____ TEXTO FORNECIDO

Em Hollywood, entre vários filmes famosos menos interessantes, houve cineastas de topo em grande forma, como Francis Ford Coppola, Martin Scorsese, os irmãos Coen, Paul Verhoeven, Tim Burton e David Lynch – assim como o cinema mais alternativo beneficiava de um dos melhores filmes de Abel Ferrara. Dentro do “fait-divers” mais ligeiro, Adrian Lyne elevou a fasquia do seu universo habitual e produziu um filme poderoso, enquanto John McTiernan e Rob Reiner traziam alguns filmes populares marcantes.

GODFATHER III (“O Poderoso Chefão III”, br, “O Padrinho III”, pt)

________

◆ **REQUISITOS DAS TAREFAS**
a: Responda a estas perguntas com base no texto sobre o cinema de Hollywood:
(i) De que cineasta o cinema mais alternativo beneficiou com um dos seus melhores filmes?
(ii) Que realizador elevou a fasquia do seu universo habitual dentro do "fait-divers" mais ligeiro?
(iii) Qual é o título brasileiro de "Godfather III"?
b: Prossiga o texto sobre o cinema de Hollywood a partir do título "GODFATHER III", com um parágrafo dedicado a esse filme.

____ REGISTOS RECOLHIDOS

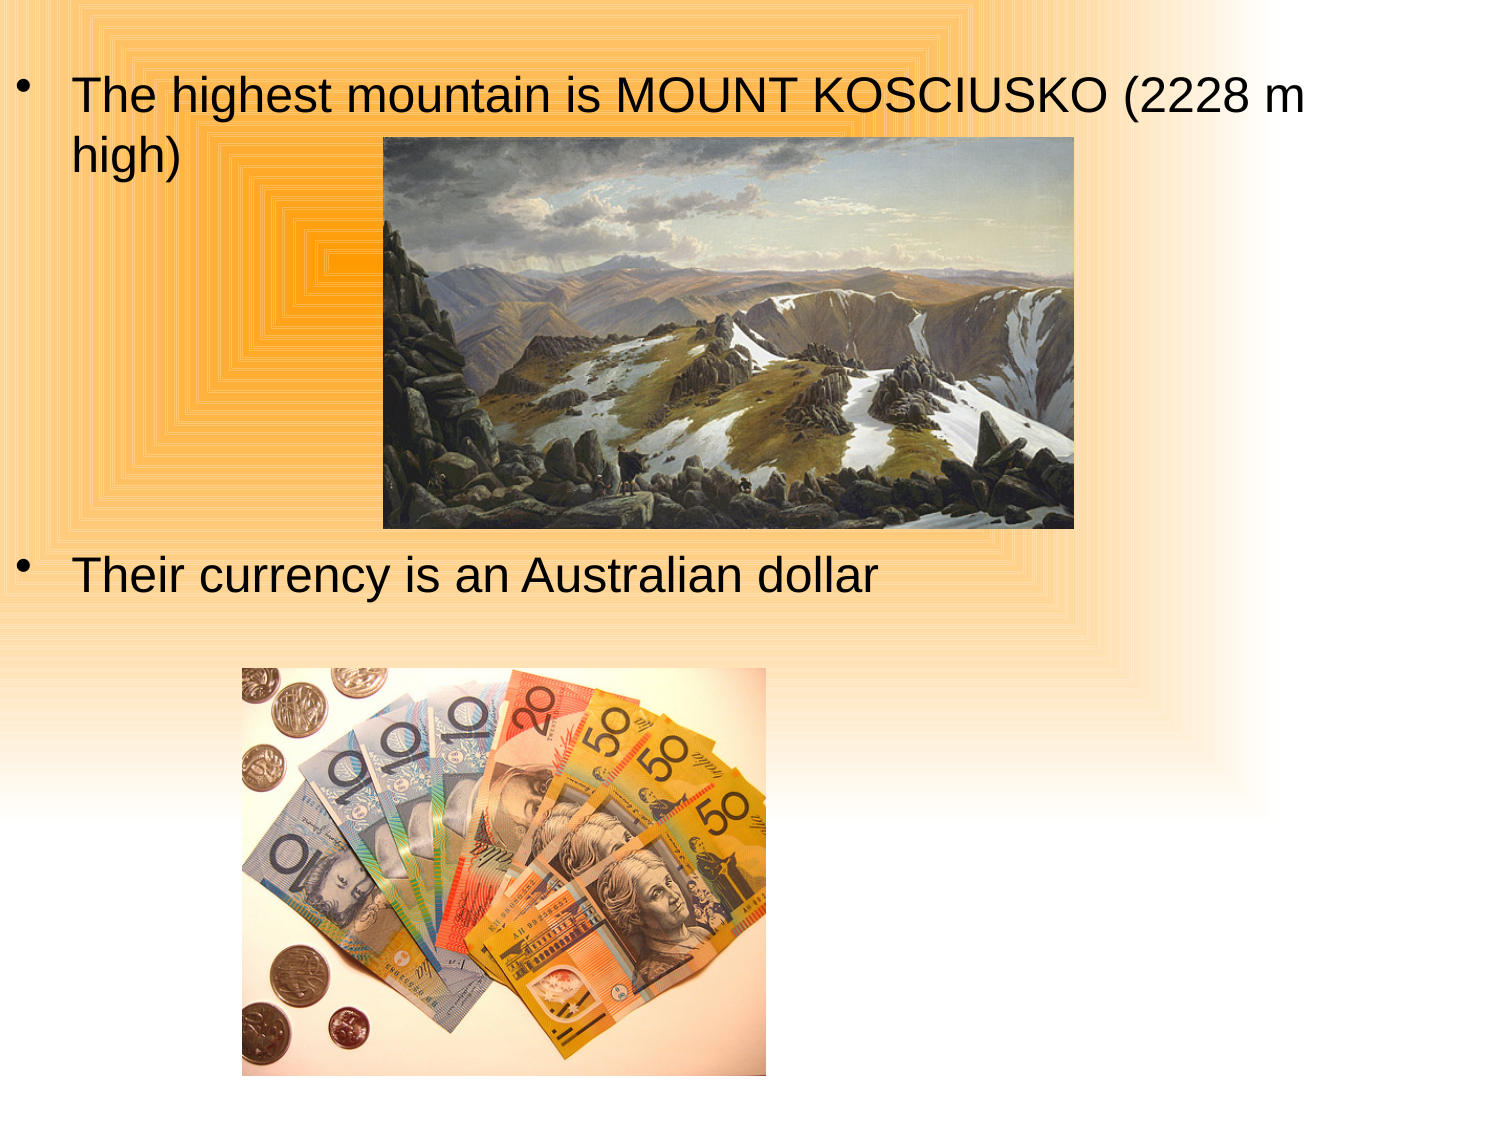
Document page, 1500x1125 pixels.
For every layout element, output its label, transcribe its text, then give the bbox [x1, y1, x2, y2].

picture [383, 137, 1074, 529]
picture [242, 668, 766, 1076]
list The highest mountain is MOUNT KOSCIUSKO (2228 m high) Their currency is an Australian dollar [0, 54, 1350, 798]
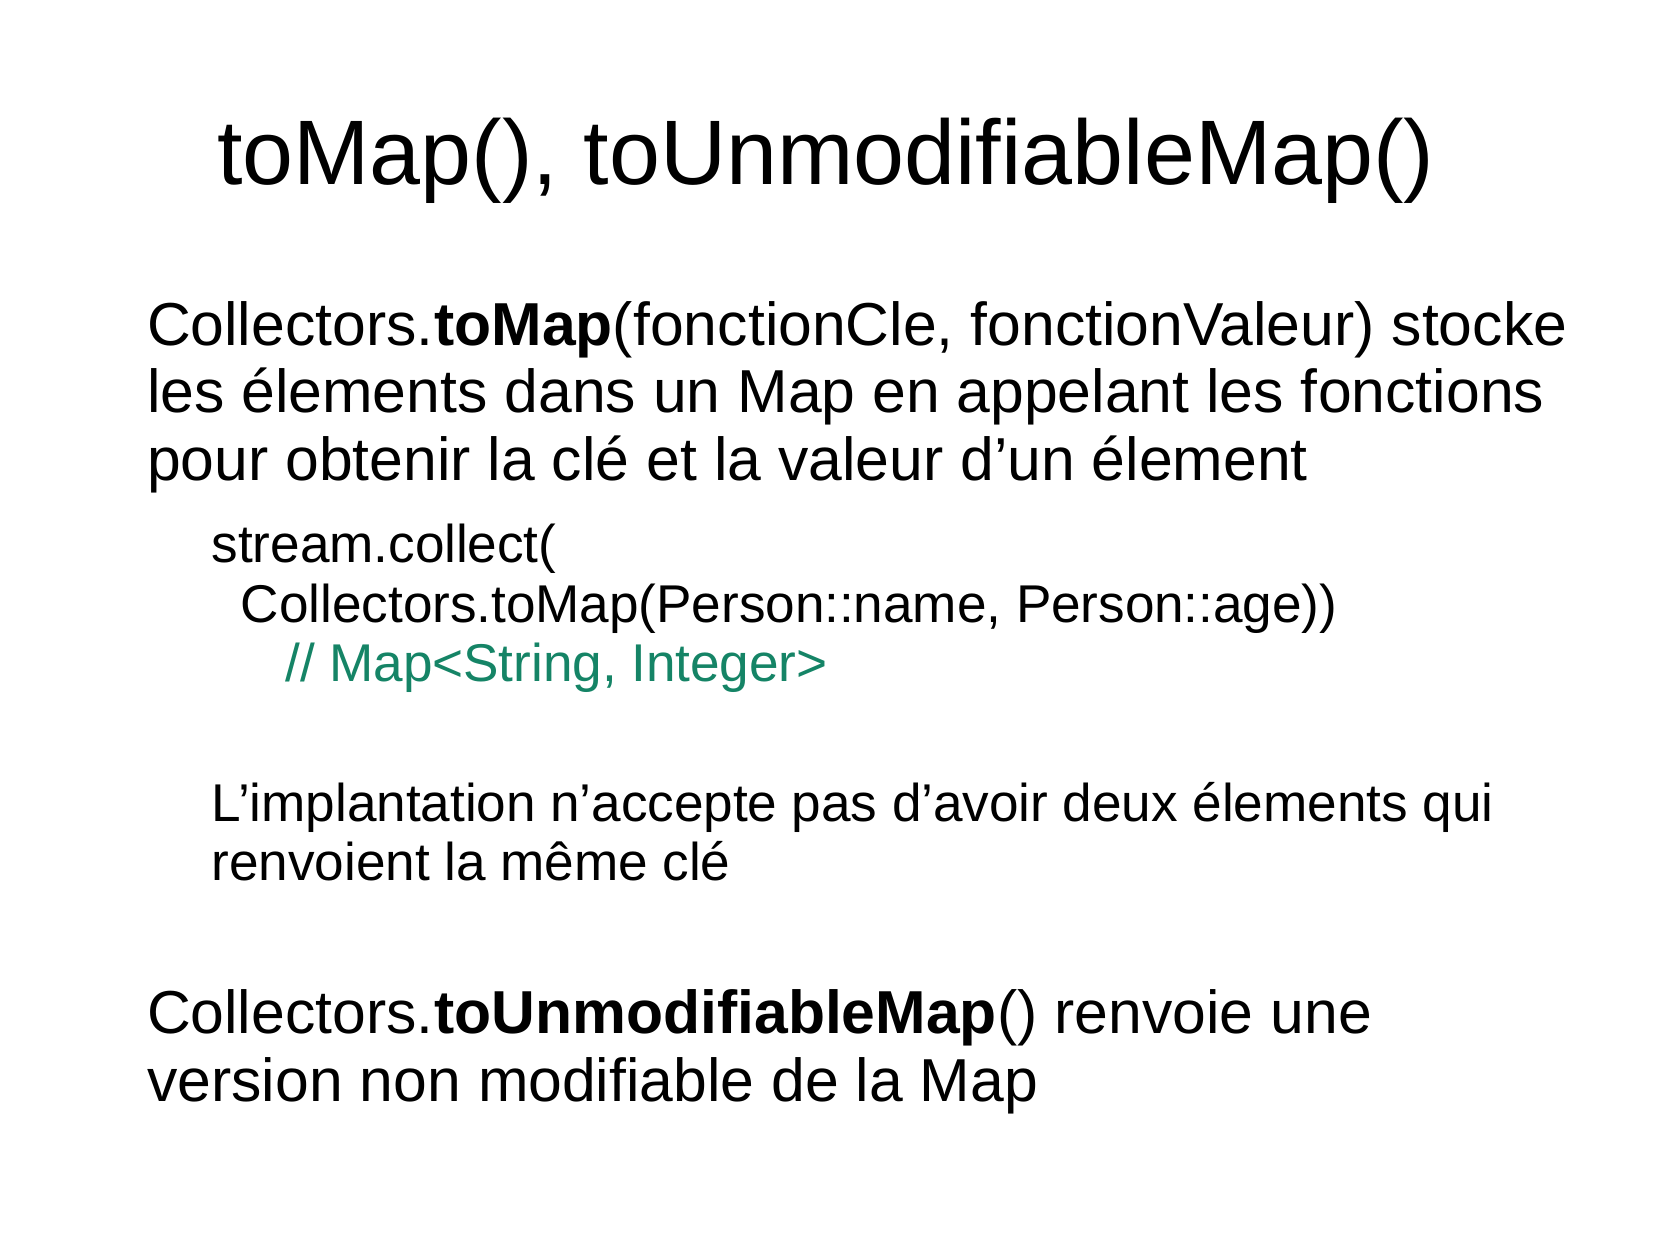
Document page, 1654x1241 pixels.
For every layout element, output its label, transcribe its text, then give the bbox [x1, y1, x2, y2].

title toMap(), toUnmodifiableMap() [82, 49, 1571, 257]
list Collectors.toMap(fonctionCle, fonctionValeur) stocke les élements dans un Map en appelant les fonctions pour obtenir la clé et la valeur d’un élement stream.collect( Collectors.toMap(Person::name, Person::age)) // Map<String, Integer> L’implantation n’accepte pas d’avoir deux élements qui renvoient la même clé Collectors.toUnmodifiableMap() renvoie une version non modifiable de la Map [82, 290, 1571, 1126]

________

◆ **RESPOSTAS POR TAREFA**
a:
(i) Abel Ferrara.
(ii) Adrian Lyne.
(iii) "O Poderoso Chefão III".

b:
Num ano em que muitos grandes realizadores, conforme a lista abaixo, resolveram contar a história de criminosos imersos nas suas próprias dinâmicas internas e onde a autoridade instituída aparecia como corrupta (“Miller’s Crossing”), ausente quase até o fim (“Goodfellas”) ou como antagonista dificilmente mais empática do que os próprios bandidos (“King of New York”), no filme de Francis Ford Coppola vive-se o centro de uma dolorosa “mea culpa” de um gângster. Ele procura a redenção através da igreja, cuja autoridade máxima, o Vaticano, dificilmente poderia lhe dar respostas por ela própria estar completamente corrompida. Para a construção nesta pouco simpática mostra de corrupção generalizada dentro do clero, Mario Puzo e Coppola inspiraram-se em dois eventos verídicos – a morte muito suspeita de João Paulo I, que durou pouco mais de um mês como papa, em 1978, e no escândalo envolvendo o Banco do Vaticano em 1982.

GOODFELLAS (“Os Bons Companheiros”, br, “Tudo Bons Amigos”, pt)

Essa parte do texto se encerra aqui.